By the early 16th century, inroads had been made into the extensive tract of common in the west of the parish. Arable units had been carved out of the common and farmhouses were built as the nuclei of the new holdings. Walls Farm, The Cinders and Highwood Farm were already in existence by the Tudor period. Walls Farm, at least, exhibits Tudor-Jacobean style architectural features, and John Westby is recorded as living at Highwood-in-Whitwell in the 1580s. The 1789 map shows the extent of these holdings very clearly. Along the eastern margin of the parish, a similar process may have occurred, although this is perhaps more difficult to prove. It is, however, possible that new nuclei came into being during the Tudor period to administer the Burnt Leys and Halls Leys areas, and that a short distance south of Burnt Leys, a unit called the Holmes developed as a nucleated holding at the extremity of Middle Gate Field. The Holmes' complex of buildings was situated in the path of the Worksop-Nottingham railway line, and was demolished in the early 1870s. Birks Farm continued to work its ancient holding, apparently as a tenancy of the manorial lords of Worksop.
An occasional highlight into the village can be seen in County documentary sources, particularly in papers generated by the Quarter Sessions. In 1577, nine alehouses were licensed by the Justices in the parish, whilst in neighbouring Clowne, four alehouses and an inn are recorded, the latter presumably offering facilities to travellers on the old route from Rotherham to Mansfield. In the 1599 Subsidy, five persons in Barlborough and Whitwell are named as subject to tax, namely Henry Westby, Christopher Slater, - Barker, -Wood, and -Rodes. By l633, the number of freeholders in the village had shrunk to two - Thomas Marshall and John Westby, neither of whom can be securely located in their houses. The Manor House is the only other Tudor-Jacobean period house in the central area of the village, in addition to the Old Hall. Its prominent central position, close to the Parish Church, suggests that the present house succeeded a predecessor on an old site, and that in view of the complex manorial tenure in the medieval period, this may have been the living site of one of the moeity holders of the manor. There is, however, so far, little documentation to elaborate and prove any theory about the origins of development of this site, or indeed to prove the status and tenure of the Manor House until the early 19th century, when Sarah Radley is recorded as living there, in what was then termed a homestead and garden.

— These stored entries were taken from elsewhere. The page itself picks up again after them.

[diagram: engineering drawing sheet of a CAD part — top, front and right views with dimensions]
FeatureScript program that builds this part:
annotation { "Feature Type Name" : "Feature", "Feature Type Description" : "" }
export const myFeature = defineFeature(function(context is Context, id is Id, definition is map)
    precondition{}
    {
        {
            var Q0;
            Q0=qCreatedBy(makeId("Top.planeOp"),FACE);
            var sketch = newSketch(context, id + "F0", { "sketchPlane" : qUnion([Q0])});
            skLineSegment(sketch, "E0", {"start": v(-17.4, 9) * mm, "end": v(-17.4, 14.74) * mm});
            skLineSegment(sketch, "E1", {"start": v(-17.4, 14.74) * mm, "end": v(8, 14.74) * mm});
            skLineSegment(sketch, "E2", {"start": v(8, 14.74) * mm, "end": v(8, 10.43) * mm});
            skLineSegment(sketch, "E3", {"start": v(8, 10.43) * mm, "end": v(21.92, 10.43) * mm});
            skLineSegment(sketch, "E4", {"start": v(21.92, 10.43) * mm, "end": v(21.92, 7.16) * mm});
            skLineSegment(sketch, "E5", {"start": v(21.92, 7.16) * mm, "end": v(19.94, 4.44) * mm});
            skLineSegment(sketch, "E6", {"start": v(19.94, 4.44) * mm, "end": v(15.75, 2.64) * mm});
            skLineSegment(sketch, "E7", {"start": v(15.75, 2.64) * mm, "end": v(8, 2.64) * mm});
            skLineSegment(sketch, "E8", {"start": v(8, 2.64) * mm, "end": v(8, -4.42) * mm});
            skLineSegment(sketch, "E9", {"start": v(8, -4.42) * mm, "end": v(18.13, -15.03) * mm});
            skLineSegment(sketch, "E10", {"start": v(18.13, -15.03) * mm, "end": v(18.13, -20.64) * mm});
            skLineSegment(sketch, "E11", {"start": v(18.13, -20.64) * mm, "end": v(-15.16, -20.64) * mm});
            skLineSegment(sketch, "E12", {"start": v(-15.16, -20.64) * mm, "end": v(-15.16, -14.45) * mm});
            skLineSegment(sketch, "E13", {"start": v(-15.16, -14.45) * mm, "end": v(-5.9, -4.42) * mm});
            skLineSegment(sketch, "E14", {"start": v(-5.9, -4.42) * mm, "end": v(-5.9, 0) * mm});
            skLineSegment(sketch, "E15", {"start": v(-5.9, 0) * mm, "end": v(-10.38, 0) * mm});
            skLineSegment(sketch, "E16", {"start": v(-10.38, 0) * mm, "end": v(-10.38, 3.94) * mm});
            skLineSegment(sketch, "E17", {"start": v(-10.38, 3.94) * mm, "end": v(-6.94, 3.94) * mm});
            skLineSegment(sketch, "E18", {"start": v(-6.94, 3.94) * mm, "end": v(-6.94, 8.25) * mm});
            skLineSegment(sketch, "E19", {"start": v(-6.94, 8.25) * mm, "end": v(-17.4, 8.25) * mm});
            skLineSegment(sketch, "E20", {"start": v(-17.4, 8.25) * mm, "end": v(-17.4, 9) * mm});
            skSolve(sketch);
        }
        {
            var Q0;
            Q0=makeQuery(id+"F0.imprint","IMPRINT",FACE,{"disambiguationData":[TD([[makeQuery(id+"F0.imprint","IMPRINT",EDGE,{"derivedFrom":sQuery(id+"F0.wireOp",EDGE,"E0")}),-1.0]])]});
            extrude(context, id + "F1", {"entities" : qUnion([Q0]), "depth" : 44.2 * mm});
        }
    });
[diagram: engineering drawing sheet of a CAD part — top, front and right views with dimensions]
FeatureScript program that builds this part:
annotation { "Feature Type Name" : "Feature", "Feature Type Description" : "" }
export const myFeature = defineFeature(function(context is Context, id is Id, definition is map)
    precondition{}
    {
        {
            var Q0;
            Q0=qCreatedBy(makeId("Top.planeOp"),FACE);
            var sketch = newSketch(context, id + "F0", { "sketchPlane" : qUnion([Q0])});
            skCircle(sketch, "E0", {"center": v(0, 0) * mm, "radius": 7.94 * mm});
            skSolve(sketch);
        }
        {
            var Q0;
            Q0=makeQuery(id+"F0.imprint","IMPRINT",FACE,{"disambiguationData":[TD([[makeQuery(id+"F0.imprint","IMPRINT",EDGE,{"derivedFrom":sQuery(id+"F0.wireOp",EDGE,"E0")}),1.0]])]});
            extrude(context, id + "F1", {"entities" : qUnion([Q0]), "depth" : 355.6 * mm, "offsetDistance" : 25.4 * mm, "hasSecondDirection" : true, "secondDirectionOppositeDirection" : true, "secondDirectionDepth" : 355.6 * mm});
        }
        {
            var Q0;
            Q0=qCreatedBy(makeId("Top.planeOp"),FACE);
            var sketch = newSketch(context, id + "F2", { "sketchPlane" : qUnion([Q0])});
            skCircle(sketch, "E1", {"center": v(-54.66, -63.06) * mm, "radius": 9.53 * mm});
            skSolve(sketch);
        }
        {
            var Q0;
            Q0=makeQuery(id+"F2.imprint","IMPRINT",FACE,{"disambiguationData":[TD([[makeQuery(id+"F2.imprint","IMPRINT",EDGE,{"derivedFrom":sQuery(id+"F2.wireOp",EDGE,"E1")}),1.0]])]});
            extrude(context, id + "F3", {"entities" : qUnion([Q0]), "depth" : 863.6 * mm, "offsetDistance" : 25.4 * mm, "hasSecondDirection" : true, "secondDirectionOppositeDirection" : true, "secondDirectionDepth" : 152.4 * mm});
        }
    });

The lordship of the manor of Whitwell continued in the manners family, as Dukes of Rutland, until 1813, when the Duke of Portland exchanged the manor of Great Barlow near Chesterfield, for Whitwell. Much of Whitwell’s recorded history for the 17th and 18th centuries, certainly for manorial matters, reposes in the Rutland Muniments at Belvoir Castle, which are well-nigh inaccessible for research. From the late 18th century onwards, the quantity of documentation for Whitwell’s history increases, until the middle of the 19th century, many facets of village life can be followed in some detail.